With these new iterations of phones or new products, we expect to see a cacophony of haters, naysayers and what have you, who prognosticate that Apple is failing to innovate if they don't release a new category product every other year, or that the latest iPhone is only an improvement on an old model instead of a completely new one, and there are those that outright say that a new device is just plain bad.
Even though we know that Apple has pretty much hit each record selling quarter with an even bigger quarter for the past few years, the Internet has a habit of keeping stuff around for long periods of time, so we can see examples of what I mean by these haters who contradict it...
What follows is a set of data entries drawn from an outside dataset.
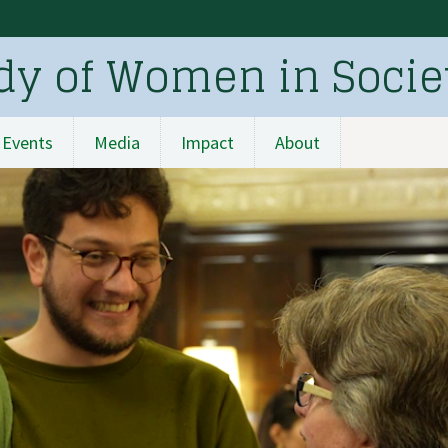
udy of Women in Socie
Events
Media
Impact
About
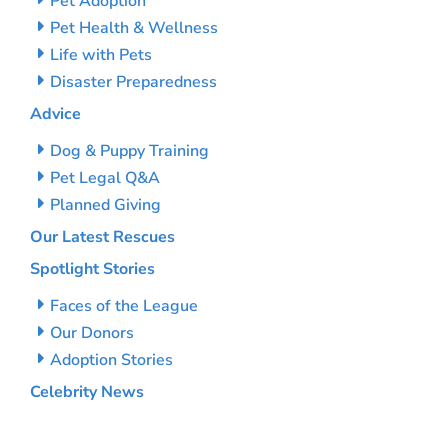
Pet Adoption
Pet Health & Wellness
Life with Pets
Disaster Preparedness
Advice
Dog & Puppy Training
Pet Legal Q&A
Planned Giving
Our Latest Rescues
Spotlight Stories
Faces of the League
Our Donors
Adoption Stories
Celebrity News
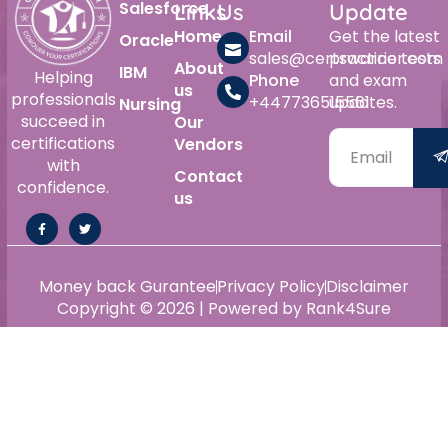
Salesforce
Links
Us
Update
Home
Email
Get the latest
Oracle
sales@certswarrior.com
practice tests
About
IBM
Helping
Phone
and exam
us
professionals
+447736515561
updates.
Nursing
succeed in
Our
certifications
Vendors
with
Contact
confidence.
us
Money back Gurantee
Privacy Policy
Disclaimer
Copyright © 2026 | Powered by Rank4Sure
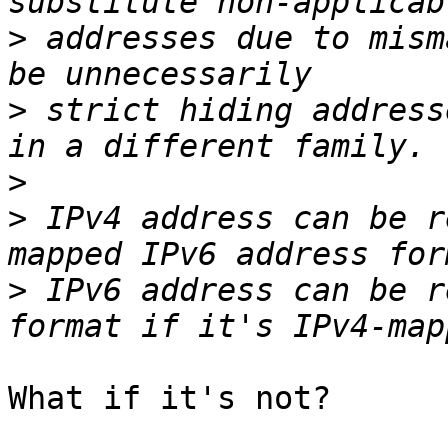
>
 addresses due to mism
>
 strict hiding address
>
>
 IPv4 address can be r
>
 IPv6 address can be r
What if it's not?
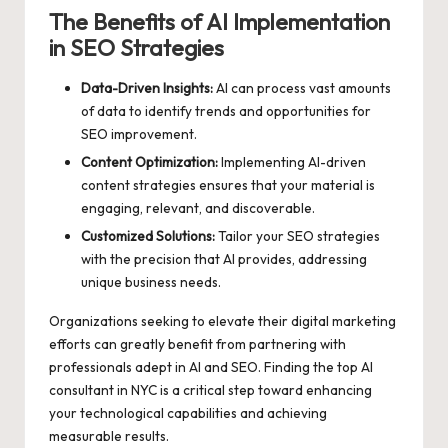
The Benefits of AI Implementation
in SEO Strategies
Data-Driven Insights:
AI can process vast amounts
of data to identify trends and opportunities for
SEO improvement.
Content Optimization:
Implementing AI-driven
content strategies ensures that your material is
engaging, relevant, and discoverable.
Customized Solutions:
Tailor your SEO strategies
with the precision that AI provides, addressing
unique business needs.
Organizations seeking to elevate their digital marketing
efforts can greatly benefit from partnering with
professionals adept in AI and SEO. Finding the
top AI
consultant in NYC
is a critical step toward enhancing
your technological capabilities and achieving
measurable results.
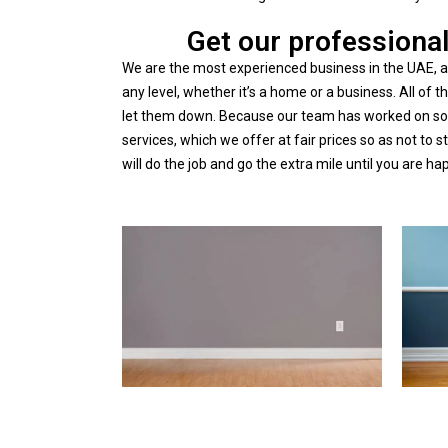
Get our professional
We are the most experienced business in the UAE, an
any level, whether it’s a home or a business. All o
let them down.
Because our team has worked on so m
services, which we offer at fair prices so as not to 
will do the job and go the extra mile until you are ha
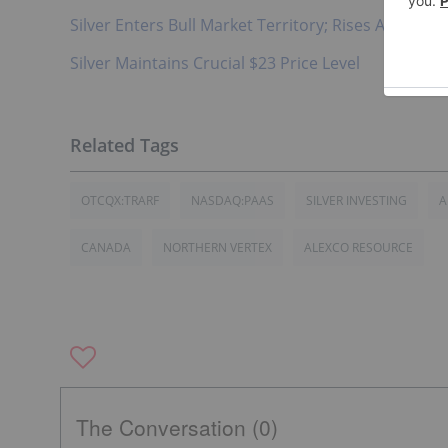
Silver Enters Bull Market Territory; Rises Above $2
Silver Maintains Crucial $23 Price Level
OTCQX:TRARF
NASDAQ:PAAS
SILVER INVESTING
A
CANADA
NORTHERN VERTEX
ALEXCO RESOURCE
The Conversation (0)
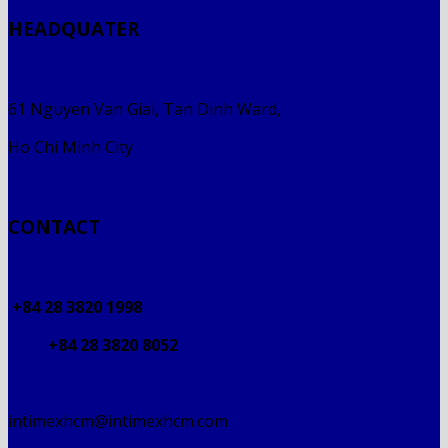
HEADQUATER
61 Nguyen Van Giai, Tan Dinh Ward,
Ho Chi Minh City
CONTACT
+84 28 3820 1998
+84 28 3820 8052
intimexhcm@intimexhcm.com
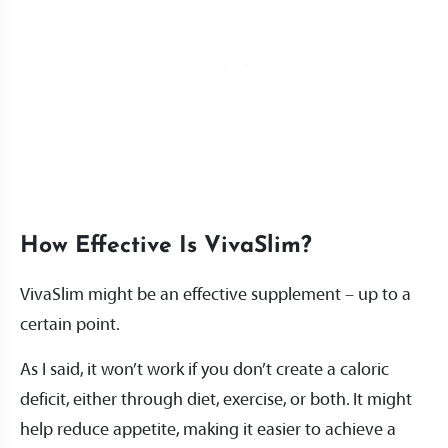
How Effective Is VivaSlim?
VivaSlim might be an effective supplement – up to a
certain point.
As I said, it won’t work if you don’t create a caloric
deficit, either through diet, exercise, or both. It might
help reduce appetite, making it easier to achieve a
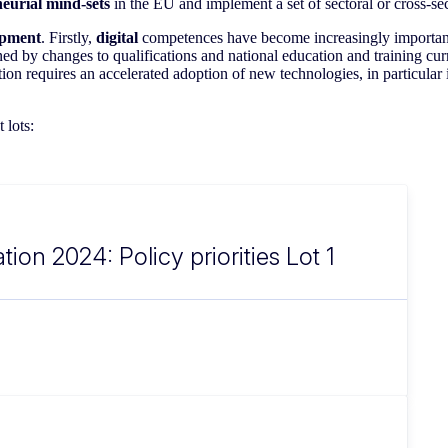
eurial mind-sets
in the EU and implement a set of sectoral or cross-sect
lopment
. Firstly,
digital
competences have become increasingly important i
ned by changes to qualifications and national education and training cu
tion requires an accelerated adoption of new technologies, in particular
 lots:
tion 2024: Policy priorities Lot 1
The iPod (the iPod classic got killed off yesterday).
In 2007, the iPhone came out... Just incase you've forgotten, this was the competition then...
Yes, the Motorola Razr2 was released in 2007, the same year that the first iPhone was released. So, how was the iPhone with it's touch screen received?
"iPhone doesn't support 3G, it doesn't support multitasking, it doesn't support 3rd party apps, you cannot copy or paste text, you cannot attach arbitrary files to emails."
Then there was Palm CEO Ed Colligan on Apple's iPhone:
“We’ve learned and struggled for a few years here figuring out how to make a decent phone,” he said. “PC guys are not going to just figure this out. They’re not going to just walk in.”Or how about this all-out failure prognostication?
Next came the iPad... We've all heard the "But it doesn't run Flash" argument, or the "It's just a big iPhone... but without the phone functionality" tirades. Very quickly, though, the device was shifting a million units a month. 5 generations and 2 mini's later, it's still selling very well.
However, it's very apparent when cheap copies of Apple's design is being ripped off - but then again, some people are happy with a lookalike product if it means they pay less. Then when the bar is raised again by a new iPhone iOS version, instead of just installing the update so that your hardware lasts two or three years, you need to buy a whole new phone.
Yes, people don't want to upgrade their entire Android phone, but because of carriers and OS fragmentation, they usually have to.
So what about the new Apple Watch? There are already a few watches in the market. Let's take a look at them.
First, there is the Pebble.
This is a low-cost watch that looks very 1990s in it's heritage. You could easily imagine the name Casio stamped across the top.
Then there is the Samsung Galaxy Gear S watch.
This is an improvement on the Pebble, but it's largely just an iPhone UI shrunk onto the wrist. You can change the colour of the strap to suit your style.
And there's the Sony one...
Sony have made watches for a long time, but they also went for the "shrunken" PDA kind of UI. Again, you can change the strap colour.
Then Apple comes along with the Apple Watch.
This is a marked departure from the "PDA" interface. The fact it has a crown (knob) too is a reminder that this is not a 1980s inspired "digital" design. I won't go through the list of features as that's been done elsewhere, but I do want to turn to the naysayers.
Wearable tech is something I'm familiar with. Go back to 2001 and I basically wore a "bat-belt" where I had my GPS, my phone, and my Palm PDA. Now it's all in one device and there's still something else I wear - my fitbit. However, some people still don't like the idea that people are already wearing Nike Fuelbands, Fitbits and other health related products.
So it begins with the watch.
All I know is that above the cacophony of naysayers, there will be a slew of developers such as myself who know that many people will buy this device, and it will likely sell lots of them. Apple is rarely first into any market, be it computers, media players, phones or watches - but when it does go in, it generally raises the bar and disrupts things.
I'll put my money on the Apple Watch nailing it, not failing it.